Overcoming Common Utility “Myths”
‘My utility is too small to get any value from AI/ML’
The truth is that AI/ML can provide good results and help utilities of any size make informed decisions. While it IS TRUE that AI/ML improves with more data, even small utilities can get positive results. VODA.ai has several customers with less than 500 miles of water mains. One is a small US-utility with less than 200 miles of mains and very few annual breaks. Over the last 24-months, they have experienced eight water main breaks.
VODA.ai was able to predict seven of the eight failures of a small US-utility.
Of these, VODA.ai was able to predict seven of the eight failures (87.5% of the breaks) in less than two percent of the worst pipes in the entire system. The utility uses the AI/ML predictions to better prepare for failures by targeting operational activities. Additionally, the utility has saved hundreds of thousands of dollars by using the AI/ML predictions to make informed paving and replacement decisions.
‘My GIS data is too poor to get good results from AI/ML’
The truth is that AI/ML can provide good results and help utilities even with poor GIS data quality. While it IS TRUE that AI/ML tools ARE more accurate with better data inputs, most AI/ML companies can assist utilities with data cleaning and improvement tools. Even when there is data that can’t be known or improved, the predictions generated by AI/ML are more accurate than traditional baseline methods.
VODA.ai was still able to predict 50% of the water main failures
VODA.ai worked with a mid-sized US-utility with around 1,400 miles of water main. At the start of the project, they provided a map of the water mains and used a magic-marker to circle large areas of the system and simply said, “we think these pipes are mostly AC”, and “we think these pipes are mostly PVC”, and so forth. Using these as inputs, VODA.ai was still able to predict 50% of the water main failures in less than eight percent of the pipes.
‘We can do it ourselves and get the same results’
The truth is that statistical methods, linear models, and human engineering judgement can’t compete with the data-driven pattern recognition of AI/ML, which is able to consider thousands of variables in a fraction of the time. A lot of innovative utilities today are using traditional models and statistical tools to calculate Likelihood of Failure (“LoF”) and the truth is that these utilities ARE seeing a lot of benefits using this approach.
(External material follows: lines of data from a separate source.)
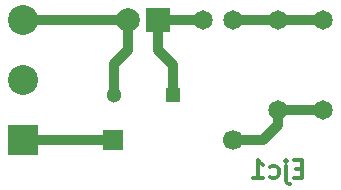
<source format=gbr>
G04 #@! TF.FileFunction,Copper,L2,Bot,Signal*
%FSLAX46Y46*%
G04 Gerber Fmt 4.6, Leading zero omitted, Abs format (unit mm)*
G04 Created by KiCad (PCBNEW 4.0.0-rc1-stable) date 30/11/2015 05:12:47 p.m.*
%MOMM*%
G01*
G04 APERTURE LIST*
%ADD10C,0.100000*%
%ADD11C,0.300000*%
%ADD12R,1.300000X1.300000*%
%ADD13C,1.300000*%
%ADD14R,2.000000X2.000000*%
%ADD15C,2.000000*%
%ADD16C,1.699260*%
%ADD17R,1.699260X1.699260*%
%ADD18R,2.540000X2.540000*%
%ADD19C,2.540000*%
%ADD20C,1.651000*%
%ADD21C,0.812800*%
G04 APERTURE END LIST*
D10*
D11*
X173485714Y-118002857D02*
X172985714Y-118002857D01*
X172771428Y-118788571D02*
X173485714Y-118788571D01*
X173485714Y-117288571D01*
X172771428Y-117288571D01*
X172128571Y-117788571D02*
X172128571Y-119074286D01*
X172200000Y-119217143D01*
X172342857Y-119288571D01*
X172414285Y-119288571D01*
X172128571Y-117288571D02*
X172200000Y-117360000D01*
X172128571Y-117431429D01*
X172057143Y-117360000D01*
X172128571Y-117288571D01*
X172128571Y-117431429D01*
X170771428Y-118717143D02*
X170914285Y-118788571D01*
X171199999Y-118788571D01*
X171342857Y-118717143D01*
X171414285Y-118645714D01*
X171485714Y-118502857D01*
X171485714Y-118074286D01*
X171414285Y-117931429D01*
X171342857Y-117860000D01*
X171199999Y-117788571D01*
X170914285Y-117788571D01*
X170771428Y-117860000D01*
X169342857Y-118788571D02*
X170200000Y-118788571D01*
X169771428Y-118788571D02*
X169771428Y-117288571D01*
X169914285Y-117502857D01*
X170057143Y-117645714D01*
X170200000Y-117717143D01*
D12*
X162560000Y-111760000D03*
D13*
X157560000Y-111760000D03*
D14*
X161290000Y-105410000D03*
D15*
X158750000Y-105410000D03*
D16*
X167640520Y-115567460D03*
D17*
X157480520Y-115567460D03*
D18*
X149860000Y-115570000D03*
D19*
X149860000Y-110490000D03*
X149860000Y-105410000D03*
D20*
X171450000Y-105410000D03*
X171450000Y-113030000D03*
X175260000Y-105410000D03*
X175260000Y-113030000D03*
X167640000Y-105410000D03*
X165100000Y-105410000D03*
D21*
X175260000Y-105410000D02*
X171450000Y-105410000D01*
X161290000Y-105410000D02*
X165100000Y-105410000D01*
X167640000Y-105410000D02*
X171450000Y-105410000D01*
X162560000Y-111760000D02*
X162560000Y-109220000D01*
X161290000Y-107950000D02*
X161290000Y-105410000D01*
X162560000Y-109220000D02*
X161290000Y-107950000D01*
X157560000Y-111760000D02*
X157560000Y-109140000D01*
X158750000Y-107950000D02*
X158750000Y-105410000D01*
X157560000Y-109140000D02*
X158750000Y-107950000D01*
X149860000Y-105410000D02*
X158750000Y-105410000D01*
X175260000Y-113030000D02*
X171450000Y-113030000D01*
X167640520Y-115567460D02*
X170182540Y-115567460D01*
X171450000Y-114300000D02*
X171450000Y-113030000D01*
X170182540Y-115567460D02*
X171450000Y-114300000D01*
X149860000Y-115570000D02*
X157477980Y-115570000D01*
X157477980Y-115570000D02*
X157480520Y-115567460D01*
M02*

</source>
At VODA.ai we applaud these forward thinkers for their use of LoF in making asset management-based decisions and are excited to see their results.
VODA.ai has outperformed every single model.
In fact, these are our ideal clients as they already see the value in using LoF and other risk-based metrics in their approach. However, by using an AI/ML based tool like VODA.ai, the same utilities can reduce the workload on engineering staff by hundreds of man-hours AND improve their results. VODA.ai has worked with a number of these sophisticated utilities who wanted to compare their existing results with those from our AI/ML engine. The result? VODA.ai has outperformed every single statistical, desktop, traditional, or other model. Every. Single. Time.